Vielleicht wollte Regisseur Matthias Davids ja verklärende Romantik abstreifen. Das Pariser Leben vom Strich bis zum einsamen Künstlerleben, vollgepumpt mit Drogen, erlebte die Piaf in einzelnen Szenen sicher genauso zäh und mühsam wie das Linzer Publikum. Auch Ansätze von Humor wollen nicht recht landen. Das Dasein des durchaus viel beschäftigten Ensembles dient höchst authentisch ausschließlich dem Ruhm einer immer unerträglicher und gebrechlicher werdenden Person.

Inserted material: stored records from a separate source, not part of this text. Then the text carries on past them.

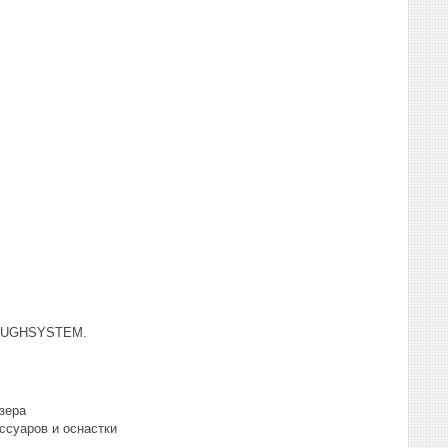
TOUGHSYSTEM.
зера
ссуаров и оснастки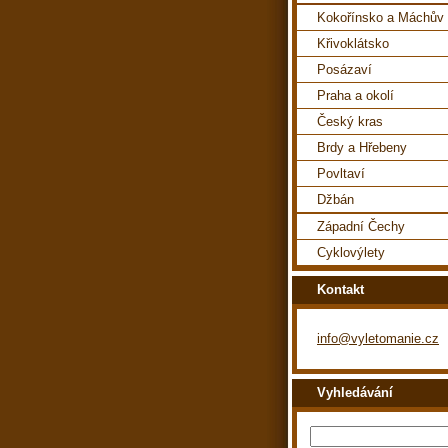
Kokořínsko a Máchův 
Křivoklátsko
Posázaví
Praha a okolí
Český kras
Brdy a Hřebeny
Povltaví
Džbán
Západní Čechy
Cyklovýlety
Kontakt
info@vyletomanie.cz
Vyhledávání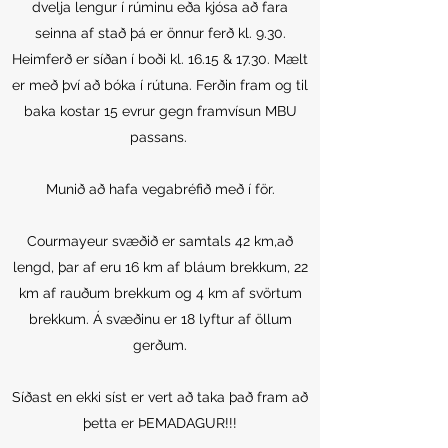
dvelja lengur í rúminu eða kjósa að fara
seinna af stað þá er önnur ferð kl. 9.30.
Heimferð er síðan í boði kl. 16.15 & 17.30. Mælt
er með því að bóka í rútuna. Ferðin fram og til
baka kostar 15 evrur gegn framvísun MBU
passans.
Munið að hafa vegabréfið með í för.
Courmayeur svæðið er samtals 42 km,að
lengd, þar af eru 16 km af bláum brekkum, 22
km af rauðum brekkum og 4 km af svörtum
brekkum. Á svæðinu er 18 lyftur af öllum
gerðum.
Síðast en ekki síst er vert að taka það fram að
þetta er ÞEMADAGUR!!!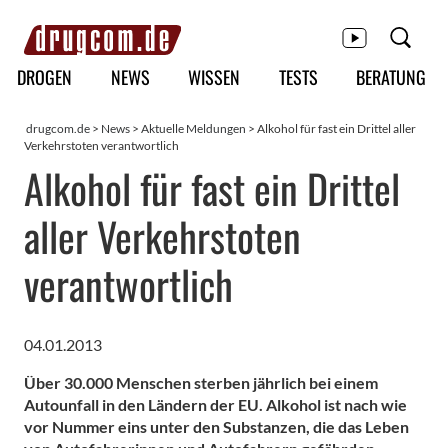
Hauptmenü
DROGEN
NEWS
WISSEN
TESTS
BERATUNG
drugcom.de
>
News
>
Aktuelle Meldungen
> Alkohol für fast ein Drittel aller
Verkehrstoten verantwortlich
Alkohol für fast ein Drittel
aller Verkehrstoten
verantwortlich
04.01.2013
Über 30.000 Menschen sterben jährlich bei einem
Autounfall in den Ländern der EU. Alkohol ist nach wie
vor Nummer eins unter den Substanzen, die das Leben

Vorkenntnisse der Piaf’schen Biografie helfen beim Verständnis. Unverblümtes Pariser Straßenmilieu zeigt die junge Piaf, wenn sie mit der Freundin plaudernd einen Freier an der Hausecke bedient. Nina Weiss als Toine zeigt den unspektakulären Wandel zur „anständigen Frau“. Den kollektiven Jubel beim Kriegsende übertönt der unsterbliche Gassenhauer „Milord“ samt seinen herzzerreißenden traurigen Brüchen. In tiefstes Rot tunkt die Technik. Auf allen Ebenen versucht das Ensemble dem Taumel zwischen Ektase und Elend gerecht zu werden.

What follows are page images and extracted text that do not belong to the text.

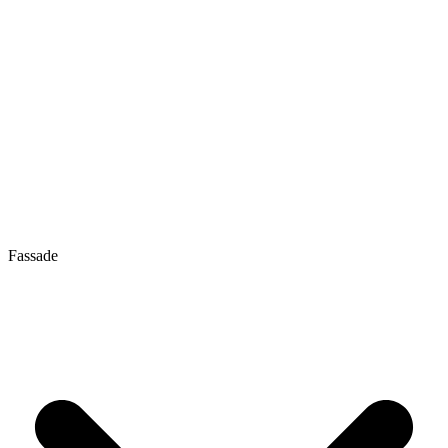
Fassade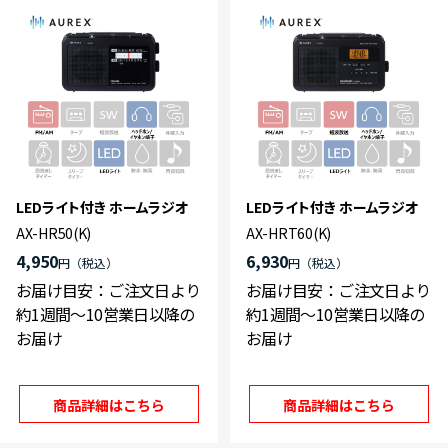
LEDライト付き ホームラジオ
LEDライト付き ホームラジオ
AX-HR50(K)
AX-HRT60(K)
4,950
6,930
円
円
お届け目安：ご注文日より
お届け目安：ご注文日より
約1週間～10営業日以降の
約1週間～10営業日以降の
お届け
お届け
商品詳細はこちら
商品詳細はこちら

David Arnsberger hat einen Glanzauftritt als lächerlicher Countrysänger, den die Piaf zum Charmeur Yves Montand macht. So unvermittelt wie er plötzlich „O sole mio“ schmettert, gibt Sanne Mieloo als Marlene Dietrich in einer Art Liebesszene ihre Version von Lili Marlen zum Besten. Mit Christian Fröhlich, der als letzter Ehemann Theo Sarapo körperlich fast doppelt so groß wirkt wie sie, singt Piaf ihr einziges Duett.

Daniela Dett wächst über sich hinaus

Im Verfall wächst Daniela Dett über sich hinaus, Stimme und Ausdruck kommen dem Original noch näher, schmächtig wird ihr Körper, Persönlichkeit und Ruhm wachsen zugleich ins Unermessliche mit „La vie en rose“ oder „Mon Dieu“, dabei steht „Non, je ne regrette rien“ noch bevor. Sie singt es posthum, will die Inszenierung. Der lange Applaus gilt allen Schauspielern, für Dett erhebt sich das Publikum.